━━━ MATERIAL FOR THE TASK ━━━
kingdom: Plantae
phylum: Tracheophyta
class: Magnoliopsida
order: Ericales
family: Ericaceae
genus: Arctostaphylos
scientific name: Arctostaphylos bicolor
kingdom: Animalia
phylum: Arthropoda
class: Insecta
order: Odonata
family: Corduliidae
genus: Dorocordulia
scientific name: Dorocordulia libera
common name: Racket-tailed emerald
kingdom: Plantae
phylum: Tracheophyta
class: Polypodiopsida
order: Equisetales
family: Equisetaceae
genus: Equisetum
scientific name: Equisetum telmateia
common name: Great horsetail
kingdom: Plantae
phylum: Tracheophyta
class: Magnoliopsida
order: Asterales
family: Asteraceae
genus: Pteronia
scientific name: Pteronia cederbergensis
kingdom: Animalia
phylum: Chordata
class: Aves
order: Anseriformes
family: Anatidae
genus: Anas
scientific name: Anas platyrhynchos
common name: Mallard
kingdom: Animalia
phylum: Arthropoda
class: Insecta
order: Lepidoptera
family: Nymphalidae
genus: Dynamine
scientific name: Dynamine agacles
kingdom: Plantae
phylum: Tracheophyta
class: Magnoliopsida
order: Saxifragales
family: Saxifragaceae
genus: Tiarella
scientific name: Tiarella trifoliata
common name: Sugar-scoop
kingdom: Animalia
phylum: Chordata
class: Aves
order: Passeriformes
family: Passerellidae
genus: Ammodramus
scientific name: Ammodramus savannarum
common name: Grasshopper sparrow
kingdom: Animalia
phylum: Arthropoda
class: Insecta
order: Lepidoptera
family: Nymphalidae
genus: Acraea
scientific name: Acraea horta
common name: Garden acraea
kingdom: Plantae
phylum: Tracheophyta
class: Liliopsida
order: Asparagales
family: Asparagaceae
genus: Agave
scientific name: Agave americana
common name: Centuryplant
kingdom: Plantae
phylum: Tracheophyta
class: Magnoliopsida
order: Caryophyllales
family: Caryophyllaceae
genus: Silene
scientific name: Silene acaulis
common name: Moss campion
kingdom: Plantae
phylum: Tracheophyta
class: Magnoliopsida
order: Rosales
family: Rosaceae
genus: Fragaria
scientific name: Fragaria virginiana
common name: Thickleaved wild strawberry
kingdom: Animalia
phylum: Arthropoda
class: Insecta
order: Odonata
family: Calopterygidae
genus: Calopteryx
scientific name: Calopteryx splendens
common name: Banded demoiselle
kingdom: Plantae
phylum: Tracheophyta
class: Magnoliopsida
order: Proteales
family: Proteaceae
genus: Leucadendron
━━━
JOB:
Can you copy every line of the records above word for word, with nothing changed?

EXERCISE ANSWER:
kingdom: Plantae
phylum: Tracheophyta
class: Magnoliopsida
order: Ericales
family: Ericaceae
genus: Arctostaphylos
scientific name: Arctostaphylos bicolor
kingdom: Animalia
phylum: Arthropoda
class: Insecta
order: Odonata
family: Corduliidae
genus: Dorocordulia
scientific name: Dorocordulia libera
common name: Racket-tailed emerald
kingdom: Plantae
phylum: Tracheophyta
class: Polypodiopsida
order: Equisetales
family: Equisetaceae
genus: Equisetum
scientific name: Equisetum telmateia
common name: Great horsetail
kingdom: Plantae
phylum: Tracheophyta
class: Magnoliopsida
order: Asterales
family: Asteraceae
genus: Pteronia
scientific name: Pteronia cederbergensis
kingdom: Animalia
phylum: Chordata
class: Aves
order: Anseriformes
family: Anatidae
genus: Anas
scientific name: Anas platyrhynchos
common name: Mallard
kingdom: Animalia
phylum: Arthropoda
class: Insecta
order: Lepidoptera
family: Nymphalidae
genus: Dynamine
scientific name: Dynamine agacles
kingdom: Plantae
phylum: Tracheophyta
class: Magnoliopsida
order: Saxifragales
family: Saxifragaceae
genus: Tiarella
scientific name: Tiarella trifoliata
common name: Sugar-scoop
kingdom: Animalia
phylum: Chordata
class: Aves
order: Passeriformes
family: Passerellidae
genus: Ammodramus
scientific name: Ammodramus savannarum
common name: Grasshopper sparrow
kingdom: Animalia
phylum: Arthropoda
class: Insecta
order: Lepidoptera
family: Nymphalidae
genus: Acraea
scientific name: Acraea horta
common name: Garden acraea
kingdom: Plantae
phylum: Tracheophyta
class: Liliopsida
order: Asparagales
family: Asparagaceae
genus: Agave
scientific name: Agave americana
common name: Centuryplant
kingdom: Plantae
phylum: Tracheophyta
class: Magnoliopsida
order: Caryophyllales
family: Caryophyllaceae
genus: Silene
scientific name: Silene acaulis
common name: Moss campion
kingdom: Plantae
phylum: Tracheophyta
class: Magnoliopsida
order: Rosales
family: Rosaceae
genus: Fragaria
scientific name: Fragaria virginiana
common name: Thickleaved wild strawberry
kingdom: Animalia
phylum: Arthropoda
class: Insecta
order: Odonata
family: Calopterygidae
genus: Calopteryx
scientific name: Calopteryx splendens
common name: Banded demoiselle
kingdom: Plantae
phylum: Tracheophyta
class: Magnoliopsida
order: Proteales
family: Proteaceae
genus: Leucadendron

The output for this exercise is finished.